-------- STORED DATA --------

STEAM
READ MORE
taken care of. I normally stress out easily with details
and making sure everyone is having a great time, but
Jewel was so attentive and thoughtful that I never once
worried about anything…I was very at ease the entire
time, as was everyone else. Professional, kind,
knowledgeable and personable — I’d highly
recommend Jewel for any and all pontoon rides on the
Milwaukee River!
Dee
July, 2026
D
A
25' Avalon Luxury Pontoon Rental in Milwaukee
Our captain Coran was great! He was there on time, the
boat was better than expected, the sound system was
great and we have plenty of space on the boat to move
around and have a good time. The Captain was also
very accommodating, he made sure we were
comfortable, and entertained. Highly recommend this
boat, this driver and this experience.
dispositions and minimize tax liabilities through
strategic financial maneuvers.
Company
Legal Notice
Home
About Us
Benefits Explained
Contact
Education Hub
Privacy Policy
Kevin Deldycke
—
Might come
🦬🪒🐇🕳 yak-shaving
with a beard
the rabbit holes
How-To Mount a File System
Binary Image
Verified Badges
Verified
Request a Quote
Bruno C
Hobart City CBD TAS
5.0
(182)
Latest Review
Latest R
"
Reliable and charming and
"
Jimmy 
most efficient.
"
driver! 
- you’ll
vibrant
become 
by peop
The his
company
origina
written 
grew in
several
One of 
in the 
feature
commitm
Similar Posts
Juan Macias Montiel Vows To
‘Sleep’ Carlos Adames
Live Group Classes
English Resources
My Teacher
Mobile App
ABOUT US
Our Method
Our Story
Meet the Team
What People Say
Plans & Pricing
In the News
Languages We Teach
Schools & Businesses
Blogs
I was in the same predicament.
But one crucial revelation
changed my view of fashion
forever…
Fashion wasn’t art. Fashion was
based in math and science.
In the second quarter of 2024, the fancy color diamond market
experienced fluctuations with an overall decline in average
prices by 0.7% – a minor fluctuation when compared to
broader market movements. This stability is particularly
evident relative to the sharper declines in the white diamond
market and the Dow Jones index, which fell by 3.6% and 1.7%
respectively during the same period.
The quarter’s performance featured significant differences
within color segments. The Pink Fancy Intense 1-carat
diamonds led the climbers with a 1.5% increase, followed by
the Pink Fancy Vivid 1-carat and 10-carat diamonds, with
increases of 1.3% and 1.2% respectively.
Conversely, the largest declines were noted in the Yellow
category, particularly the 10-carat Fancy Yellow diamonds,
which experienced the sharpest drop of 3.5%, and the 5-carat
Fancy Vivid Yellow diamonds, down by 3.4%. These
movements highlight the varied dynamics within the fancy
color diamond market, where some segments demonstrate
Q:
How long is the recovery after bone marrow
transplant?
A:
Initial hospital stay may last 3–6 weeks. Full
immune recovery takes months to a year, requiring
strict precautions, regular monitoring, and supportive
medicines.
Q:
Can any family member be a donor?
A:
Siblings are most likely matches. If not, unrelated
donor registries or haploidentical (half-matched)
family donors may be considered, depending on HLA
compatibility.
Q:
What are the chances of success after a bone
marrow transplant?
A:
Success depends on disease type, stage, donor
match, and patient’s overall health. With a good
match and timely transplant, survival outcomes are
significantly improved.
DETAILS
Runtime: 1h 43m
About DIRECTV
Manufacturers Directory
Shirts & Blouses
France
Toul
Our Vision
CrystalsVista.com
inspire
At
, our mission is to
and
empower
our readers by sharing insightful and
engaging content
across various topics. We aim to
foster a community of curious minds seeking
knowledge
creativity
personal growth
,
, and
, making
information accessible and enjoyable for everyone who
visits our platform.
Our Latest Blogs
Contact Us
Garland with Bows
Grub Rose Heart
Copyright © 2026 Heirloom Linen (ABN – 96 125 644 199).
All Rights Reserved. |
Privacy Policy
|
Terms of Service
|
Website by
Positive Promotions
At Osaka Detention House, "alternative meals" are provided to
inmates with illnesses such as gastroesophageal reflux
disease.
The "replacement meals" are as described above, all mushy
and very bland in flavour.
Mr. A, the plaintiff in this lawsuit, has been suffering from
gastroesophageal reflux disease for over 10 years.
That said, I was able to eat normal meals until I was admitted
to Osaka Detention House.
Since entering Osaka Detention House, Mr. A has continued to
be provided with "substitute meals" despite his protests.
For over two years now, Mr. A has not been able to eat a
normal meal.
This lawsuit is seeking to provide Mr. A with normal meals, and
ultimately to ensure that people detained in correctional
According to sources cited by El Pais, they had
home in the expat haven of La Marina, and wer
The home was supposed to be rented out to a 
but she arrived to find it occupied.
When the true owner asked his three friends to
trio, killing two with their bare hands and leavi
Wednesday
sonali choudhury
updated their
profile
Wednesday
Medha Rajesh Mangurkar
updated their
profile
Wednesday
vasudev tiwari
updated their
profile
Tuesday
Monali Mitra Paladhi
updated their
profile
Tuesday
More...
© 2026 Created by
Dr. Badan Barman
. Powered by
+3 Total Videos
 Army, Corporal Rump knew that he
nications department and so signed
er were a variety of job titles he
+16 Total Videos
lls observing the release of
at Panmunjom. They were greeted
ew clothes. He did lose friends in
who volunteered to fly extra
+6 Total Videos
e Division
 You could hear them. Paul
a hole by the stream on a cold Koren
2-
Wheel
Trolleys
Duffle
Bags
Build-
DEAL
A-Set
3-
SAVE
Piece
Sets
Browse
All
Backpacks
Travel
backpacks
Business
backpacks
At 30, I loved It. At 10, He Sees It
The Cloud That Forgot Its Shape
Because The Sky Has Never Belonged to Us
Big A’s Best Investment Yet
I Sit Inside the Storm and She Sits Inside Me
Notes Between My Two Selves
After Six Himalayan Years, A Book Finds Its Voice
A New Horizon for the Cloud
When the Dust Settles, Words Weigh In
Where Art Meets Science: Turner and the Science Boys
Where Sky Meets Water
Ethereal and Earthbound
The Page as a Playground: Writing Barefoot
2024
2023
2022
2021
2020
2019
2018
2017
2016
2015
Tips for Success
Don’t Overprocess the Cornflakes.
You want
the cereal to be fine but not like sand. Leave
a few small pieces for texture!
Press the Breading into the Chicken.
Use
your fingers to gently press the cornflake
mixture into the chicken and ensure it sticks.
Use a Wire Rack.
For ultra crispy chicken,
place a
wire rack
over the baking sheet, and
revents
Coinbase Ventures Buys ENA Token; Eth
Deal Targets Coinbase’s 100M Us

--------

→ **WHAT YOU WILL DO**
Report every line in the data that holds "Jewel", copying each one.

→ **OUTPUT FOR THIS EXERCISE**
Jewel was so attentive and thoughtful that I never once
recommend Jewel for any and all pontoon rides on the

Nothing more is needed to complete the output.